Extract to read →
Asking Productive Questions

Lessons on research and philosophy from one of UCLA’s most accomplished scientists

Andrea Ghez has made a career of answering some of the universe’s most complex questions. And she’s been pretty good at it, too. In 2020 she won the Nobel prize in physics for discovering a supermassive black hole at the center of the Milky Way galaxy. More recently, she was the 2025 recipient of the Rumford prize – one of the oldest scientific prizes in the United States. 

But at the heart of her work is a principle that, at face value, seems simple enough: asking interesting questions. For Ghez, science is less about finding answers and more about redefining the questions we ask and how we approach them. 

“The most memorable class I took, as a physics major at MIT, was actually in the philosophy department,” she said. “It was called ‘logic language and values’ and it exposed me to an area outside of STEM and helped me realize how much I enjoyed the fundamental power of logic.” 

The class made Ghez think about questions in new ways: What makes an argument valid? Being able to ask questions like this are invaluable to researchers because they allow us to identify what Ghez calls productive questions. “A productive question isn’t just interesting—it’s one that can realistically be tackled with current tools and knowledge,” she says. “It’s also one that aligns with the researcher’s expertise and resources.” 

Coming to UCLA Physical Sciences has been perhaps the most impactful decision on my research…this is a place that invests heavily in its faculty and enables the whole of our research community to be greater than any of its parts.

In other words, only once you’ve asked the compelling questions about your question, can you begin to do impactful research. It is only then that one can begin to address the really big and exciting questions that win the type of awards Ghez is used to. What is at the end of the universe? What does the end of Time mean? These are the questions that compelled Ghez to consider the field of astrophysics long before she ever entered the research world. Questions like these challenge our concept of logic in the first place. And for a species that prides itself on our logical abilities, that can be scary. But it can also be exciting.

Data supplied →

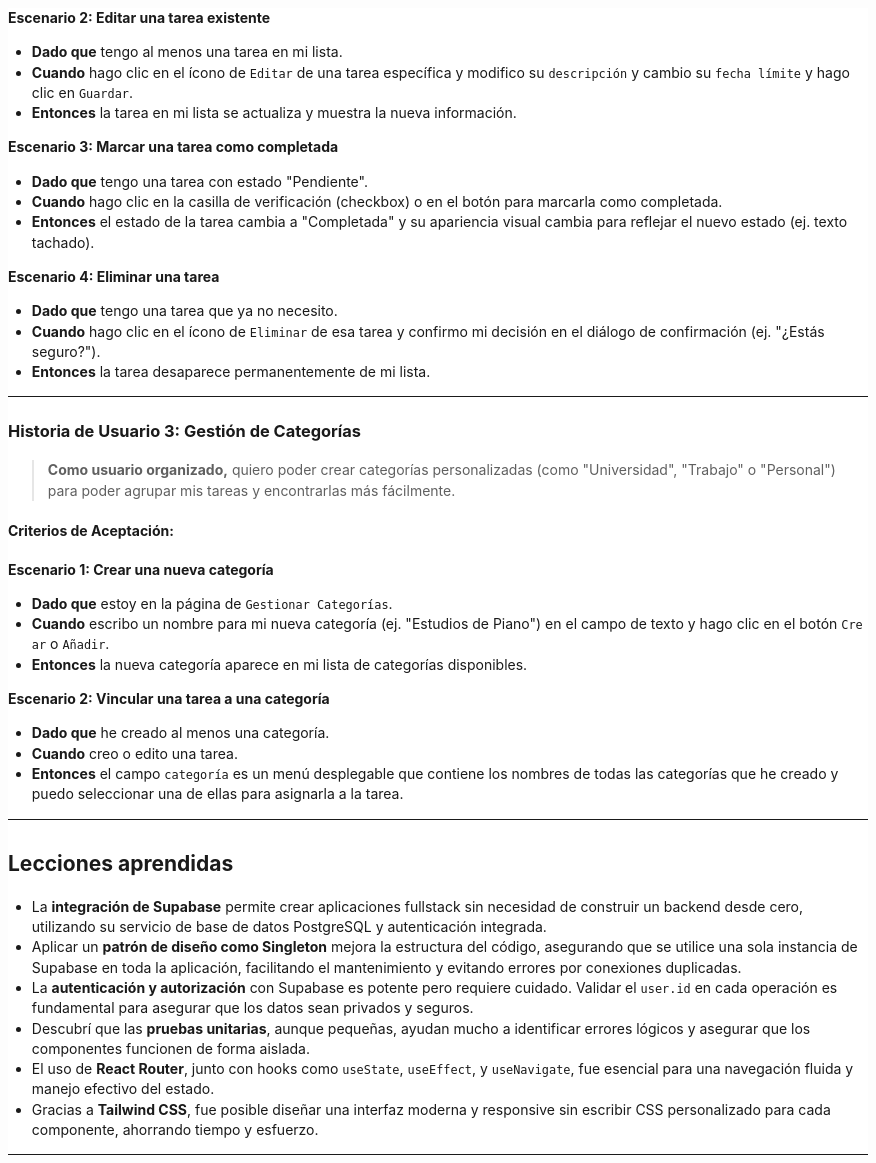 **Escenario 2: Editar una tarea existente**
* **Dado que** tengo al menos una tarea en mi lista.
* **Cuando** hago clic en el ícono de `Editar` de una tarea específica y modifico su `descripción` y cambio su `fecha límite` y hago clic en `Guardar`.
* **Entonces** la tarea en mi lista se actualiza y muestra la nueva información.

**Escenario 3: Marcar una tarea como completada**
* **Dado que** tengo una tarea con estado "Pendiente".
* **Cuando** hago clic en la casilla de verificación (checkbox) o en el botón para marcarla como completada.
* **Entonces** el estado de la tarea cambia a "Completada" y su apariencia visual cambia para reflejar el nuevo estado (ej. texto tachado).

**Escenario 4: Eliminar una tarea**
* **Dado que** tengo una tarea que ya no necesito.
* **Cuando** hago clic en el ícono de `Eliminar` de esa tarea y confirmo mi decisión en el diálogo de confirmación (ej. "¿Estás seguro?").
* **Entonces** la tarea desaparece permanentemente de mi lista.

---

### **Historia de Usuario 3: Gestión de Categorías**

> **Como usuario organizado,** quiero poder crear categorías personalizadas (como "Universidad", "Trabajo" o "Personal") para poder agrupar mis tareas y encontrarlas más fácilmente.

#### Criterios de Aceptación:

**Escenario 1: Crear una nueva categoría**
* **Dado que** estoy en la página de `Gestionar Categorías`.
* **Cuando** escribo un nombre para mi nueva categoría (ej. "Estudios de Piano") en el campo de texto y hago clic en el botón `Crear` o `Añadir`.
* **Entonces** la nueva categoría aparece en mi lista de categorías disponibles.

**Escenario 2: Vincular una tarea a una categoría**
* **Dado que** he creado al menos una categoría.
* **Cuando** creo o edito una tarea.
* **Entonces** el campo `categoría` es un menú desplegable que contiene los nombres de todas las categorías que he creado y puedo seleccionar una de ellas para asignarla a la tarea.



---

## Lecciones aprendidas

- La **integración de Supabase** permite crear aplicaciones fullstack sin necesidad de construir un backend desde cero, utilizando su servicio de base de datos PostgreSQL y autenticación integrada.
- Aplicar un **patrón de diseño como Singleton** mejora la estructura del código, asegurando que se utilice una sola instancia de Supabase en toda la aplicación, facilitando el mantenimiento y evitando errores por conexiones duplicadas.
- La **autenticación y autorización** con Supabase es potente pero requiere cuidado. Validar el `user.id` en cada operación es fundamental para asegurar que los datos sean privados y seguros.
- Descubrí que las **pruebas unitarias**, aunque pequeñas, ayudan mucho a identificar errores lógicos y asegurar que los componentes funcionen de forma aislada.
- El uso de **React Router**, junto con hooks como `useState`, `useEffect`, y `useNavigate`, fue esencial para una navegación fluida y manejo efectivo del estado.
- Gracias a **Tailwind CSS**, fue posible diseñar una interfaz moderna y responsive sin escribir CSS personalizado para cada componente, ahorrando tiempo y esfuerzo.

---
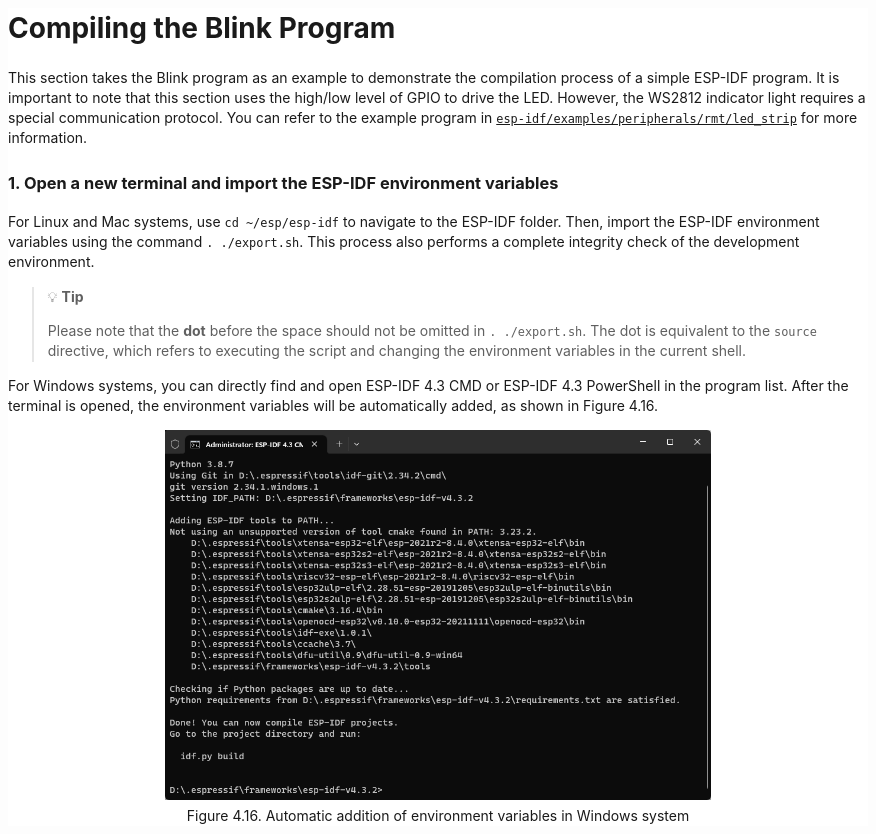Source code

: # Compiling the Blink Program

This section takes the Blink program as an example to demonstrate the
compilation process of a simple ESP-IDF program. It is important to note
that this section uses the high/low level of GPIO to drive the LED.
However, the WS2812 indicator light requires a special communication
protocol. You can refer to the example program in [`esp-idf/examples/peripherals/rmt/led_strip`](https://github.com/espressif/esp-idf/tree/master/examples/peripherals/rmt/led_strip) for more information.

### 1. Open a new terminal and import the ESP-IDF environment variables

For Linux and Mac systems, use `cd ~/esp/esp-idf` to navigate to the
ESP-IDF folder. Then, import the ESP-IDF environment variables using the
command `. ./export.sh`. This process also performs a complete integrity
check of the development environment.

> 💡 **Tip**
>
> Please note that the **dot** before the space should not be omitted in `. ./export.sh`. The dot is equivalent to the `source` directive, which refers to executing the script and changing the environment variables in the current shell.

For Windows systems, you can directly find and open ESP-IDF 4.3 CMD or
ESP-IDF 4.3 PowerShell in the program list. After the terminal is
opened, the environment variables will be automatically added, as shown
in Figure 4.16.

<figure align="center">
    <img src="../../Pics/D4Z/4-16.png" width="70%">
    <figcaption>Figure 4.16. Automatic addition of environment variables in Windows system</figcaption>
</figure>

Instructions →
1. List every sentence in the profile of Andrea Ghez that ends with a question mark.
2. Carry the profile of Andrea Ghez forward, picking up after its final sentence.
The material above plays no part here.

Answers below →
1.
What makes an argument valid?
What is at the end of the universe?
What does the end of Time mean?

2.
“The most exciting moments in science are when things don’t make sense,” she explains. “Those are the moments when you know there’s something missing in our understanding.”

That is exactly what happened in a paper Ghez published titled “A Paradox of Youth,” which upended how the scientific community thought about the creation of stars. The prevailing wisdom was that stars require very specific conditions to form: There need to be clouds of gas that can collapse.   This happens when the internal force of gravity dominates over all other forces in its environment. These conditions cannot be found near black holes, or so we thought, due to the immense tidal fields created by the black hole, which should tear these clouds apart. 

And yet Ghez and her colleagues discovered many young stars very close to the black hole at the center of our galaxy. Not only that, they found that newly formed stars are actually the most common type of star near our black hole! 

Discoveries like this are a reminder that while great research stems from curiosity, it thrives on precision and clarity – you need the mind and tools of a scientist to answer them. 

And, according to Ghez, there is one more thing you need for successful research: location. Not every institution has the same facilities, culture, focus, or community. “Coming to UCLA Physical Sciences has been perhaps the most impactful decision on my research,” she says. “Not only do we have access to the largest, most powerful telescopes in the world, but this is a place that invests heavily in its faculty and enables the whole of our research community to be greater than any of its parts.”